Updated by Neha Ojha over 3 years ago
Myoungwon Oh wrote:
Hm... I can't find any clues in /a/nojha-2021-01-07_00\:06\:49-rados-master-distro-basic-smithi/5761073.
yeah, there are no logs because the job died
Can we reproduce this?
It has reproduced at least a couple of times
Also, https://github.com/ceph/ceph/pull/38576 has been merged after /a/jafaj-2020-12-15_06:47:10-rados-wip-jan-testing-2020-12-11-0930-distro-basic-smithi/5709664 had run.
The runs attached here include https://github.com/ceph/ceph/pull/38576.
So, the log as above can not be the log I can refer to.
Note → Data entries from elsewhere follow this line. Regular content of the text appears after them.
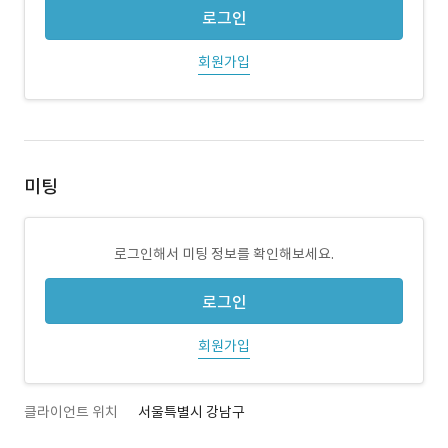
로그인
회원가입
미팅
로그인해서 미팅 정보를 확인해보세요.
로그인
회원가입
클라이언트 위치
서울특별시 강남구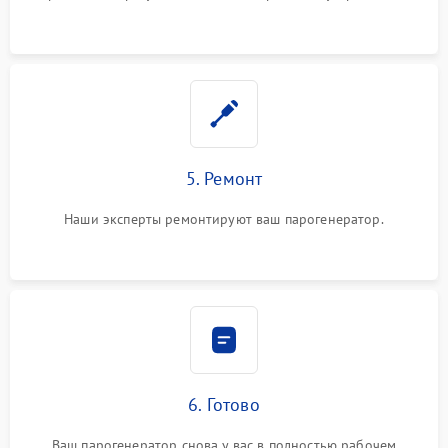
5. Ремонт
Наши эксперты ремонтируют ваш парогенератор.
6. Готово
Ваш парогенератор снова у вас в полностью рабочем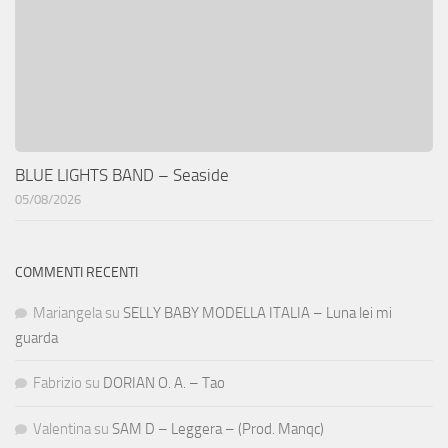
BLUE LIGHTS BAND – Seaside
05/08/2026
COMMENTI RECENTI
Mariangela
su
SELLY BABY MODELLA ITALIA – Luna lei mi
guarda
Fabrizio
su
DORIAN O. A. – Tao
Valentina
su
SAM D – Leggera – (Prod. Manqc)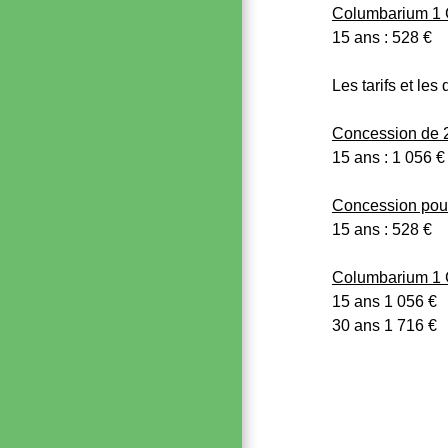
Columbarium 1
15 ans : 528 € 
Les tarifs et l
Concession de 2
15 ans : 1 056
Concession pour
15 ans : 528 €
Columbarium 1
15 ans 1 056 €
30 ans 1 716 €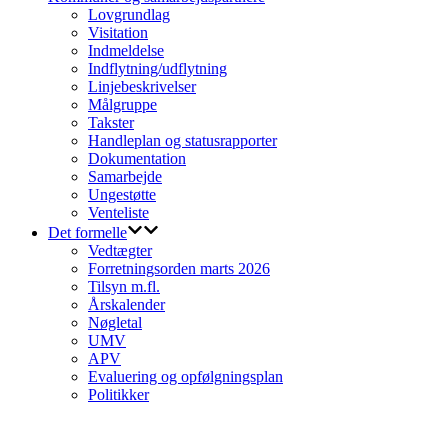
Lovgrundlag
Visitation
Indmeldelse
Indflytning/udflytning
Linjebeskrivelser
Målgruppe
Takster
Handleplan og statusrapporter
Dokumentation
Samarbejde
Ungestøtte
Venteliste
Det formelle
Vedtægter
Forretningsorden marts 2026
Tilsyn m.fl.
Årskalender
Nøgletal
UMV
APV
Evaluering og opfølgningsplan
Politikker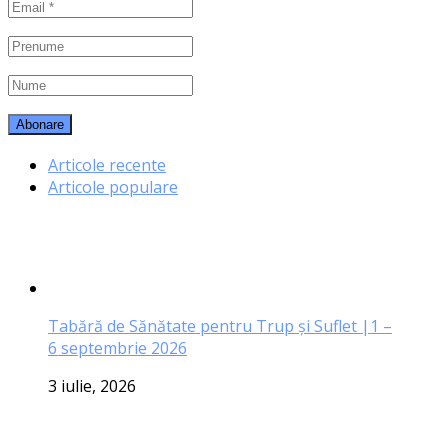
Articole recente
Articole populare
Tabără de Sănătate pentru Trup și Suflet |1 –
6 septembrie 2026
3 iulie, 2026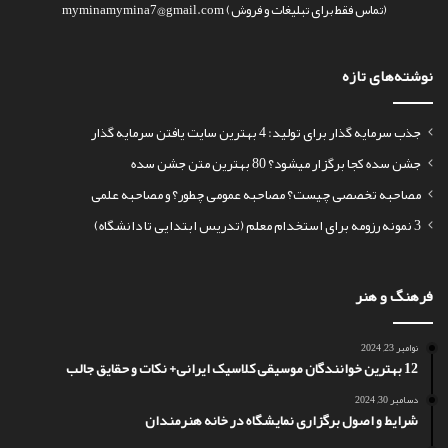
(تماس فقط برای تبلیغات و فروش) myminamymina7@gmail.com
نوشته‌های تازه
جذب سرمایه گذار برای تولید: 4 بهترین سایت یافتن سرمایه گذار
جشن سده کجا برگزار میشود؟ 80 بهترین متن جشن سده
مصاحبه تخصصی چیست؟ مصاحبه عمومی چطور؟ و مصاحبه علمی
3 نمونه رزومه برای استخدام معلم (تدریس ابتدایی تا دانشگاه)
فرهنگ و هنر
نوامبر 23, 2024
12 بهترین خوانندگان موسیقی کلاسیک ایرانی+ نکات و حقایق جالب
دسامبر 30, 2024
شرایط و اصول برگزاری نمایشگاه در خانه هنرمندان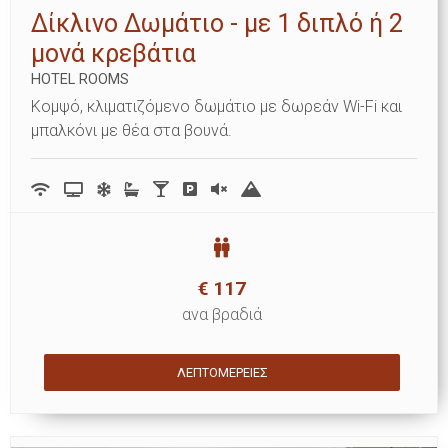
Δίκλινο Δωμάτιο - με 1 διπλό ή 2
μονά κρεβάτια
HOTEL ROOMS
Κομψό, κλιματιζόμενο δωμάτιο με δωρεάν Wi-Fi και
μπαλκόνι με θέα στα βουνά.
€
117
ανα βραδιά
ΛΕΠΤΟΜΈΡΕΙΕΣ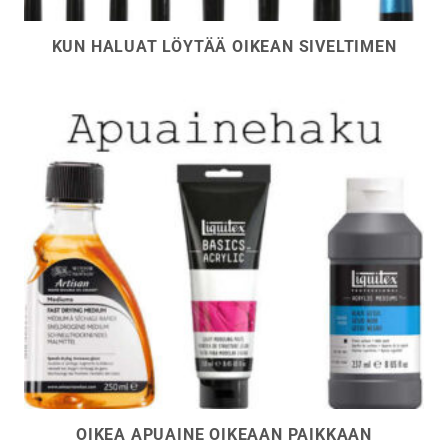
KUN HALUAT LÖYTÄÄ OIKEAN SIVELTIMEN
OIKEA APUAINE OIKEAAN PAIKKAAN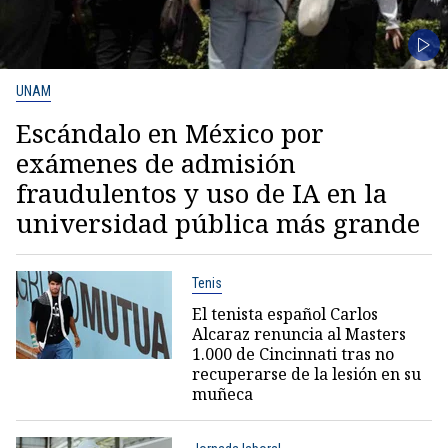
UNAM
Escándalo en México por
exámenes de admisión
fraudulentos y uso de IA en la
universidad pública más grande
Tenis
El tenista español Carlos
Alcaraz renuncia al Masters
1.000 de Cincinnati tras no
recuperarse de la lesión en su
muñeca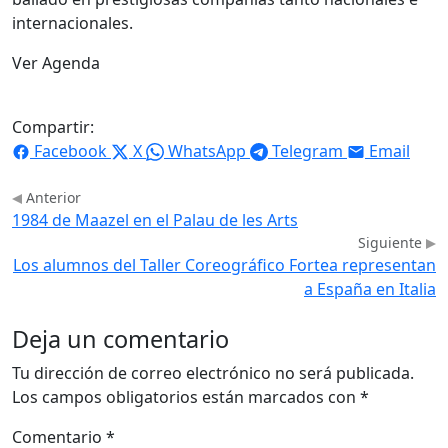
internacionales.
Ver Agenda
Compartir:
Facebook
X
WhatsApp
Telegram
Email
Anterior
1984 de Maazel en el Palau de les Arts
Siguiente
Los alumnos del Taller Coreográfico Fortea representan
a España en Italia
Deja un comentario
Tu dirección de correo electrónico no será publicada.
Los campos obligatorios están marcados con
*
Comentario
*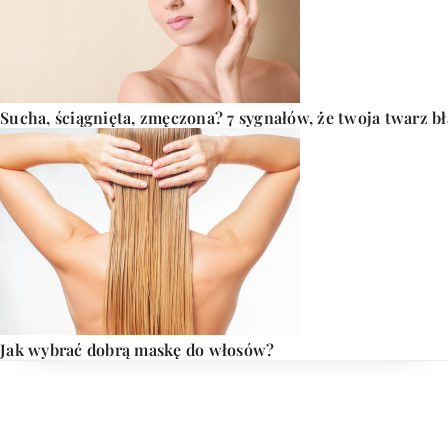
Sucha, ściągnięta, zmęczona? 7 sygnałów, że twoja twarz b
Jak wybrać dobrą maskę do włosów?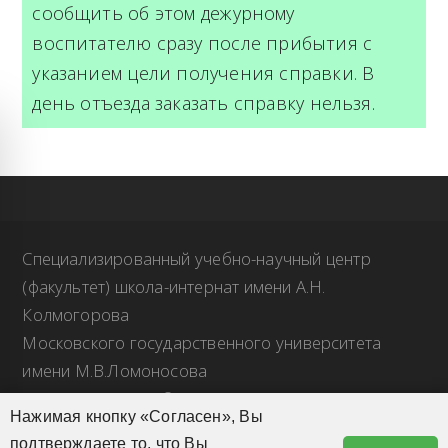
сообщить об этом дежурному
воспитателю сразу после прибытия с
указанием цели получения справки. В
день отъезда заказать справку нельзя.
Специализированный учебно-научный центр
(факультет) школа-интернат имени А.Н.
Колмогорова
Московского государственного университета
имени М.В.Ломоносова
Авторское право © 2026 СУНЦ МГУ Все права
Нажимая кнопку «Согласен», Вы
Открыть панель инструментов
защищены.
подтверждаете то, что Вы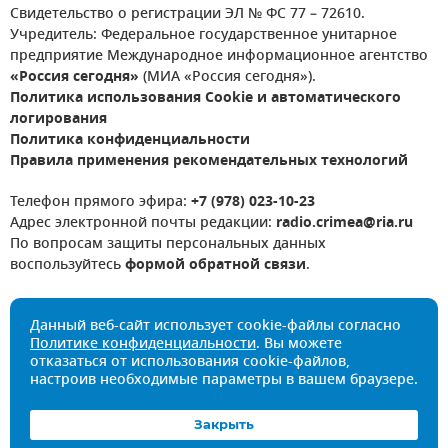
Свидетельство о регистрации ЭЛ № ФС 77 – 72610.
Учредитель: Федеральное государственное унитарное
предприятие Международное информационное агентство
«Россия сегодня»
(МИА «Россия сегодня»).
Политика использования Cookie и автоматического
логирования
Политика конфиденциальности
Правила применения рекомендательных технологий
Телефон прямого эфира:
+7 (978) 023-10-23
Адрес электронной почты редакции:
radio.crimea@ria.ru
По вопросам защиты персональных данных
воспользуйтесь
формой обратной связи
.
Данный веб-сайт использует cookie-файлы согласно
Политике конфиденциальности
. Вы можете
отказаться от использования cookie-файлов,
настроив необходимые параметры в вашем браузере.
Закрыть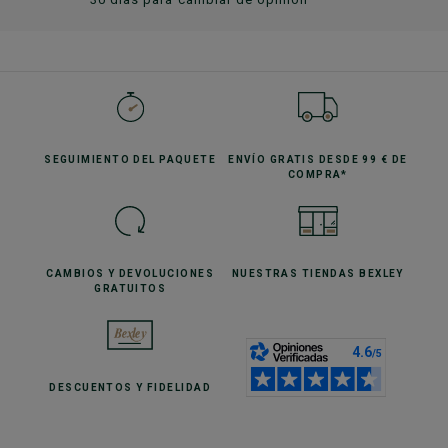
SEGUIMIENTO
DEL PAQUETE
ENVÍO GRATIS
DESDE 99 € DE
COMPRA*
CAMBIOS Y DEVOLUCIONES
NUESTRAS TIENDAS
BEXLEY
GRATUITOS
DESCUENTOS
Y FIDELIDAD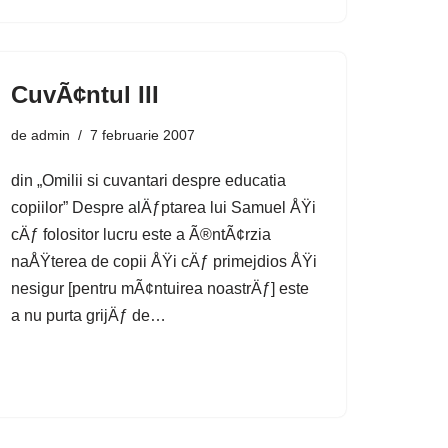
CuvÃ¢ntul III
de
admin
7 februarie 2007
din „Omilii si cuvantari despre educatia
copiilor” Despre alÄƒptarea lui Samuel ÅŸi
cÄƒ folositor lucru este a Ã®ntÃ¢rzia
naÅŸterea de copii ÅŸi cÄƒ primejdios ÅŸi
nesigur [pentru mÃ¢ntuirea noastrÄƒ] este
a nu purta grijÄƒ de…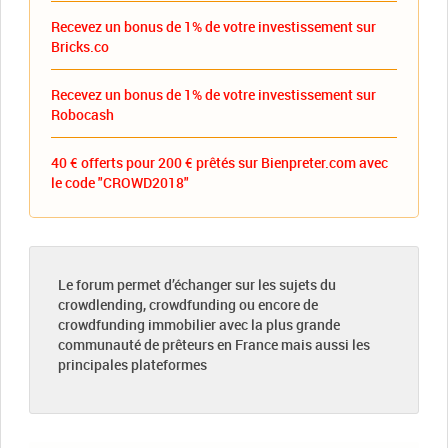
Recevez un bonus de 1% de votre investissement sur
Bricks.co
Recevez un bonus de 1% de votre investissement sur
Robocash
40 € offerts pour 200 € prêtés sur Bienpreter.com avec
le code "CROWD2018"
Le forum permet d’échanger sur les sujets du
crowdlending, crowdfunding ou encore de
crowdfunding immobilier avec la plus grande
communauté de prêteurs en France mais aussi les
principales plateformes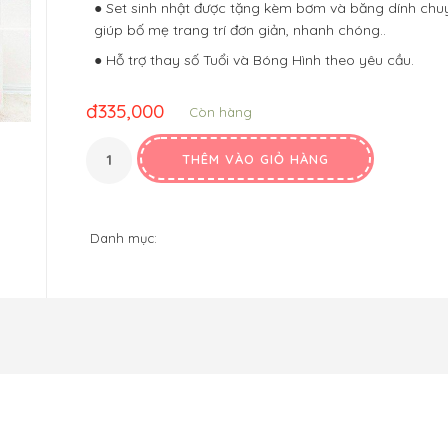
● Set sinh nhật được tặng kèm bơm và băng dính ch
giúp bố mẹ trang trí đơn giản, nhanh chóng..
● Hỗ trợ thay số Tuổi và Bóng Hình theo yêu cầu.
đ
335,000
Còn hàng
THÊM VÀO GIỎ HÀNG
Danh mục: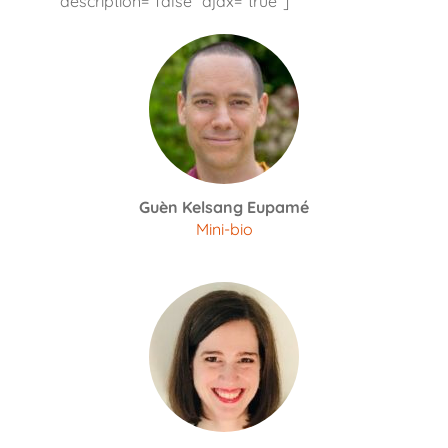
description=“false” ajax=“true”]
Guèn Kelsang Eupamé
Mini-bio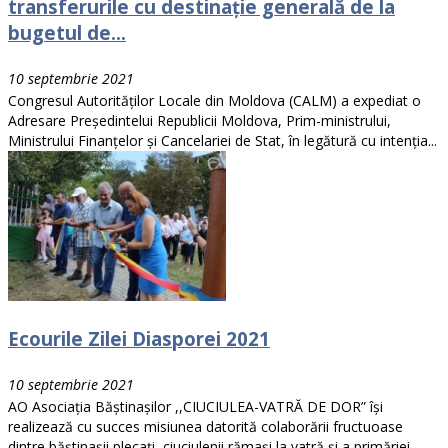
transferurile cu destinație generală de la
bugetul de...
10 septembrie 2021
Congresul Autorităților Locale din Moldova (CALM) a expediat o
Adresare Președintelui Republicii Moldova, Prim-ministrului,
Ministrului Finanțelor și Cancelariei de Stat, în legătură cu intenția...
Ecourile Zilei Diasporei 2021
10 septembrie 2021
AO Asociația Băştinașilor ,,CIUCIULEA-VATRĂ DE DOR” își
realizează cu succes misiunea datorită colaborării fructuoase
dintre băștinașii plecați, ciuciulenii rămași la vatră și a primăriei...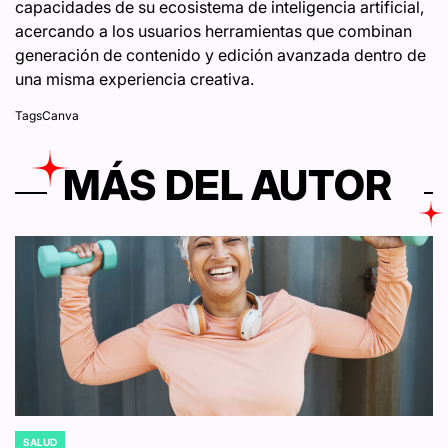
capacidades de su ecosistema de inteligencia artificial,
acercando a los usuarios herramientas que combinan
generación de contenido y edición avanzada dentro de
una misma experiencia creativa.
Tags
Canva
MÁS DEL AUTOR
SALUD
POSTED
not sure I understand what you mean
Updated by Neha Ojha over 3 years ago
- Backport set to pacific
rados/thrash/{0-size-min-size-overrides/2-size-2-min-size 1-pg-log-overrides/normal_pg_log 2-recovery-overrides/{more-async-partial-recovery} backoff/peering_and_degraded ceph clusters/{fixed-2 openstack} crc-failures/bad_map_crc_failure d-balancer/crush-compat mon_election/classic msgr-failures/osd-delay msgr/async objectstore/bluestore-hybrid rados supported-random-distro$/{ubuntu_latest} thrashers/default thrashosds-health workloads/rados_api_tests}
2021-01-31T13:58:13.895 INFO:tasks.ceph.osd.6.smithi122.stderr:2021-01-31T13:58:13.886+0000 7f0953530700 -1 osd.6 pg_epoch: 549 pg[10.d( v 548'4 (0'0,548'4] local-lis/les=536/538 n=2 ec=536/536 lis/c=536/536 les/c/f=538/538/0 sis=536) [6,4] r=0 lpr=536 crt=548'4 lcod 547'3 mlcod 547'3 active+clean+snaptrim trimq=[9~1] ps=[3~1,5~1,7~1]] removing snap head 2021-01-31T14:08:06.327 INFO:tasks.ceph.osd.6.smithi122.stderr: in thread 7f0953530700 thread_name:tp_osd_tp 2021-01-31T14:08:06.336 INFO:tasks.ceph.osd.6.smithi122.stderr:2021-01-31T14:08:06.334+0000 7f0953530700 -1 *** Caught signal (Segmentation fault) **
/a/teuthology-2021-01-31_02:31:01-rados-pacific-distro-basic-smithi/5843139 - dead job again
Updated by Myoungwon Oh over 3 years ago
Sorry, It seems that my bad.
Updated by Kefu Chai over 3 years ago
- Status changed from New to Fix Under Review
- Pull request ID set to 39217
Updated by Kefu Chai over 3 years ago
- Status changed from Fix Under Review to Pending Backport
Updated by Backport Bot over 3 years ago
- Copied to Backport #49156: pacific: Segmentation fault in PrimaryLogPG::cancel_manifest_ops added
Updated by Loïc Dachary about 3 years ago
- Status changed from Pending Backport to Resolved
While running with --resolve-parent, the script "backport-create-issue" noticed that all backports of this issue are in status "Resolved" or "Rejected".